We met the Blue Star (BSL) management to get an update on business environment. The overhang of tough macros continues to plague the company as its order intake is likely to plunge a sharp ~25% during the current fiscal. Air conditioner margins continue to bear the brunt of high competitive intensity and increased input costs. We believe there is more pain in store before gain, and expect turnaround to yield results in FY15.
Order intake may decline 25% in FY13E; cost cutting focus to stay
The company expects the sluggish market to exert pressure on new orders. It expects order intake to decline ~25% in FY13E, in turn lowering the order backlog at end FY13. Execution is getting deferred due to client-specific issues. In case of significant delays, BSL is renegotiating with clients to protect margins. The company is likely to speed up its cost cutting drive, as it plans to reduce ~10% of workforce and cut fixed overheads besides trimming total capital employed in the business by ~INR2bn during FY13.

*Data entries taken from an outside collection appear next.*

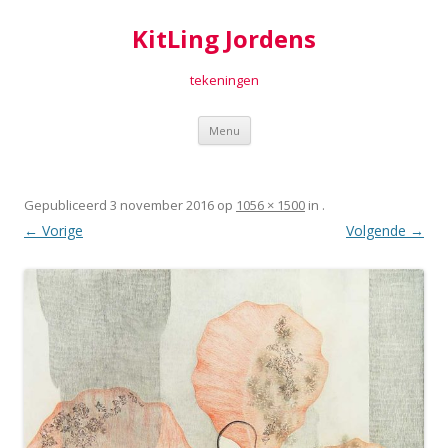
KitLing Jordens
tekeningen
Spring
Menu
naar
inhoud
Gepubliceerd
3 november 2016
op
1056 × 1500
in
.
← Vorige
Volgende →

AC demand facing the heat; competitive intensity to remain high
BSL indicated that demand for air conditioners (AC) is under pressure. Interestingly, it stated that demand from smaller cities / town in recent months has shrunk faster. The AC industry continues to face margin pressure due to: (i) currency depreciation (INR/USD), and (ii) high competitive intensity (especially from Japanese players in residential AC). The company is not able to pass on high input cost to consumers. In commercial AC business, BSL is facing delays/deferrals in spending from clients.
Outlook and valuations: Challenging; Not Rated
With BSL facing challenges across business segments, we believe revival is likely to be a time consuming affair with positive results expected only FY15 onwards. The stock is trading at 17.0x and 11.8x consensus earnings for FY13E and FY14E, respectively. We do not have a recommendation on the stock as it is currently not under our coverage.